• TRECHO PARA LEITURA:
Quase 60% das licenciaturas são EaD

 

Outros indicadores do censo preocupam e precisam serem considerados. Das matrículas nos cursos de licenciatura registradas em 2020, 33,6% estão em instituições públicas e 66,4% estão em IES privadas. Ou seja, para ser professor a maioria precisa pagar. 72,8% das matrículas em cursos de licenciatura são do sexo feminino, enquanto 27,2% são do sexo masculino.

 

Em relação à modalidade de ensino, as matrículas em cursos de licenciatura presencial representam 40,7%, enquanto a distância (EaD) são 59,3%. Essas, sem formação prática ou práticas de estágio em escolas públicas.

 

Essa condição docente brasileira é um fenômeno social complexo e multicausal. A desvalorização da educação e dos professores é histórica e inerente à estruturação educacional brasileira.

• DADOS:
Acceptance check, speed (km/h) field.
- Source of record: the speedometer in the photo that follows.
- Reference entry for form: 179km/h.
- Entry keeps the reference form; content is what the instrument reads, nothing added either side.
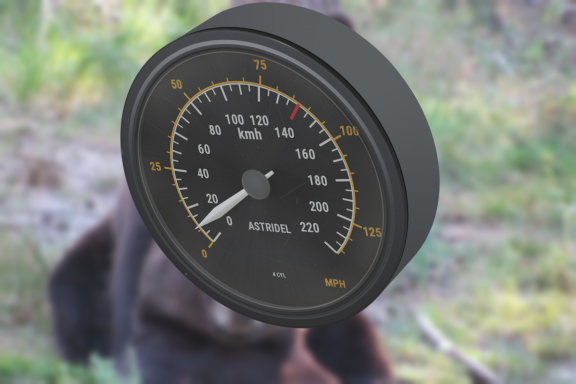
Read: 10km/h
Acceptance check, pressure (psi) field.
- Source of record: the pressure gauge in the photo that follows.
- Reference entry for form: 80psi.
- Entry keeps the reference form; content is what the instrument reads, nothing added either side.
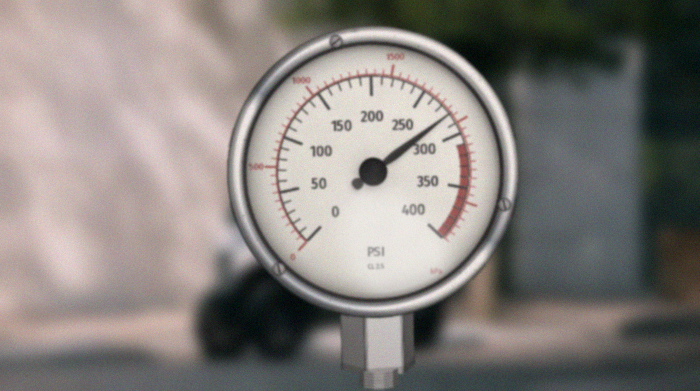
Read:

• DESCRIÇÃO DO PROBLEMA:
Responda às perguntas abaixo com base no trecho sobre as licenciaturas.
1. Que percentual das matrículas em cursos de licenciatura registradas em 2020 está em instituições públicas?
2. Que percentual das matrículas em licenciatura corresponde à modalidade a distância (EaD)?
3. Como o trecho caracteriza a desvalorização da educação e dos professores?

• RESULTADO DO EXERCÍCIO:
1. 33,6%.
2. 59,3%.
3. Como histórica e inerente à estruturação educacional brasileira.